[Saved entries]
------------------------------------------------------------

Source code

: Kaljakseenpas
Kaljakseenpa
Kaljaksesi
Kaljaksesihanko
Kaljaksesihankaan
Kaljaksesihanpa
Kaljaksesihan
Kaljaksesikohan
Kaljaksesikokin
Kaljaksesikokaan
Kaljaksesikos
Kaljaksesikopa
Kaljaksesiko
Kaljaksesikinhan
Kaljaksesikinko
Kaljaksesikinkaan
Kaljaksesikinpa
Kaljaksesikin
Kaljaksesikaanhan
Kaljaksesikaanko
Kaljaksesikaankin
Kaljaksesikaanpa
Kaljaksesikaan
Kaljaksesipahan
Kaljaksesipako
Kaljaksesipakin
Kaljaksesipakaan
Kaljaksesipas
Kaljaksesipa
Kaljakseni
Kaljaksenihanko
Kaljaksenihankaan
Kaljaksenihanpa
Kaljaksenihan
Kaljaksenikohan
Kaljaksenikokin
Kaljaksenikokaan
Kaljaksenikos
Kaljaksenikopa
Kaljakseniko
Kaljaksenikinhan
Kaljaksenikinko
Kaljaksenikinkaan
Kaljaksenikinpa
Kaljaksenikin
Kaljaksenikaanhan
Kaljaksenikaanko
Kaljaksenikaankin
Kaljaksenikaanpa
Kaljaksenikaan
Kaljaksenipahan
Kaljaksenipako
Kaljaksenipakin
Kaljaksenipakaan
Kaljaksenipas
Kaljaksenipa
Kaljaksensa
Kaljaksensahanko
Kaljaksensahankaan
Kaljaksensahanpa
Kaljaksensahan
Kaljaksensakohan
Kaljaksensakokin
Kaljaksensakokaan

------------------------------------------------------------

Return each line of the listing above without any change, keeping the original order.

Response to the exercise —
Source code

: Kaljakseenpas
Kaljakseenpa
Kaljaksesi
Kaljaksesihanko
Kaljaksesihankaan
Kaljaksesihanpa
Kaljaksesihan
Kaljaksesikohan
Kaljaksesikokin
Kaljaksesikokaan
Kaljaksesikos
Kaljaksesikopa
Kaljaksesiko
Kaljaksesikinhan
Kaljaksesikinko
Kaljaksesikinkaan
Kaljaksesikinpa
Kaljaksesikin
Kaljaksesikaanhan
Kaljaksesikaanko
Kaljaksesikaankin
Kaljaksesikaanpa
Kaljaksesikaan
Kaljaksesipahan
Kaljaksesipako
Kaljaksesipakin
Kaljaksesipakaan
Kaljaksesipas
Kaljaksesipa
Kaljakseni
Kaljaksenihanko
Kaljaksenihankaan
Kaljaksenihanpa
Kaljaksenihan
Kaljaksenikohan
Kaljaksenikokin
Kaljaksenikokaan
Kaljaksenikos
Kaljaksenikopa
Kaljakseniko
Kaljaksenikinhan
Kaljaksenikinko
Kaljaksenikinkaan
Kaljaksenikinpa
Kaljaksenikin
Kaljaksenikaanhan
Kaljaksenikaanko
Kaljaksenikaankin
Kaljaksenikaanpa
Kaljaksenikaan
Kaljaksenipahan
Kaljaksenipako
Kaljaksenipakin
Kaljaksenipakaan
Kaljaksenipas
Kaljaksenipa
Kaljaksensa
Kaljaksensahanko
Kaljaksensahankaan
Kaljaksensahanpa
Kaljaksensahan
Kaljaksensakohan
Kaljaksensakokin
Kaljaksensakokaan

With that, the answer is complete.